Building a voice-activated movie search app powered by Amazon Lex, Lambda, and MongoDB Atlas - Part 1

< View all blog posts
Raphael Londner
November 12, 2017
Category: AWS re:Invent 2017, Technical, Cloud
It's that time of year again! This post is part of our Road to AWS re:Invent 2017 blog series. In the weeks leading up to AWS re:Invent in Las Vegas this November, we'll be posting about a number of topics related to running MongoDB in the public cloud. See all posts here.

Introduction

As we prepare to head out to Las Vegas for AWS re:Invent 2017, I thought it’d be a good opportunity to explore how to combine serverless and artificial intelligence services such as Lex and Lambda with MongoDB Atlas, our fully managed database service.

This tutorial is divided into 3 parts:

Since this is Part 1 of our blog series, let’s dig right into it now.

What is Amazon Lex?

Amazon Lex is a deep learning service provided by AWS to power conversational bots (more commonly known as "chatbots"), which can either be text- or voice-activated. It’s worth mentioning that Amazon Lex is the technology that powers Alexa, the popular voice service available with Amazon Echo products and mobile applications (hence the Lex name). Amazon Lex bots are built to perform actions (such as ordering a pizza), which in Amazon lingo is referred to as intents.

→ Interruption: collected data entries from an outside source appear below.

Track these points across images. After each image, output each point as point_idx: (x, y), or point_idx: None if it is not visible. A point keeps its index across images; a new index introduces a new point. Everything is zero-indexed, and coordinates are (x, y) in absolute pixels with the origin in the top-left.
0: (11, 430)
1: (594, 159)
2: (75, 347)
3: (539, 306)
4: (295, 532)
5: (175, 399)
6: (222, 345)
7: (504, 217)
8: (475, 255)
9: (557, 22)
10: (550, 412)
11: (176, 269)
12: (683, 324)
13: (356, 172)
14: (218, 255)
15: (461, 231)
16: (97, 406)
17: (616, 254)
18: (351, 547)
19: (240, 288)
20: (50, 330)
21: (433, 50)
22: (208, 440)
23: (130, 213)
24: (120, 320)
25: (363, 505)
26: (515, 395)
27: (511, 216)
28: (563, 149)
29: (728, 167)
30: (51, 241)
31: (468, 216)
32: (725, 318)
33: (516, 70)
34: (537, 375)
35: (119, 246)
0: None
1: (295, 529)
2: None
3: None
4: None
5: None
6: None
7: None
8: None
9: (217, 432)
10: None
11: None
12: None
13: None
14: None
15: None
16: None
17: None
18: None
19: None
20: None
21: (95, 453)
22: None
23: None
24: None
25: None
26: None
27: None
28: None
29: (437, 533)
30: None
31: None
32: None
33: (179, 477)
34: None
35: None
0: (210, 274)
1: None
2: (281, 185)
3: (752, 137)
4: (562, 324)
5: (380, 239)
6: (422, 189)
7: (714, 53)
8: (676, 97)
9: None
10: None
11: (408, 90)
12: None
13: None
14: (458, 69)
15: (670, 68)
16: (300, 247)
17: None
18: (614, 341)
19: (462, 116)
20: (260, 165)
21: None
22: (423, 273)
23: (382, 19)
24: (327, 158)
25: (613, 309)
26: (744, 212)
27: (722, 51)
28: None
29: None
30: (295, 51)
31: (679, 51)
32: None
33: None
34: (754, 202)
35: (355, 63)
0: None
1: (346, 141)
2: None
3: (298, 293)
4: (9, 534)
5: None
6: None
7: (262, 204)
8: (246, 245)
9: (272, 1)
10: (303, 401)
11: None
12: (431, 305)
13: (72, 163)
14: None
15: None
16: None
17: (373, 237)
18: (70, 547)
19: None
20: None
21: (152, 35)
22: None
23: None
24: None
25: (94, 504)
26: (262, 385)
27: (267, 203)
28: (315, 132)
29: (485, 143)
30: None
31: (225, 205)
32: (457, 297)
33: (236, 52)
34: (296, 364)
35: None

Note that each bot may perform multiple intents (such as "booking a flight" and “booking a hotel”), which can each be kicked off by distinct phrases (called utterances). This is where the Natural Language Understanding (NLU) power of Lex bots shines — you define a few sample utterances and let the Lex AI engine infer all the possible variations of these utterances (another interesting aspect of Lex’ AI engine is its Automatic Speech Recognition technology, which allows).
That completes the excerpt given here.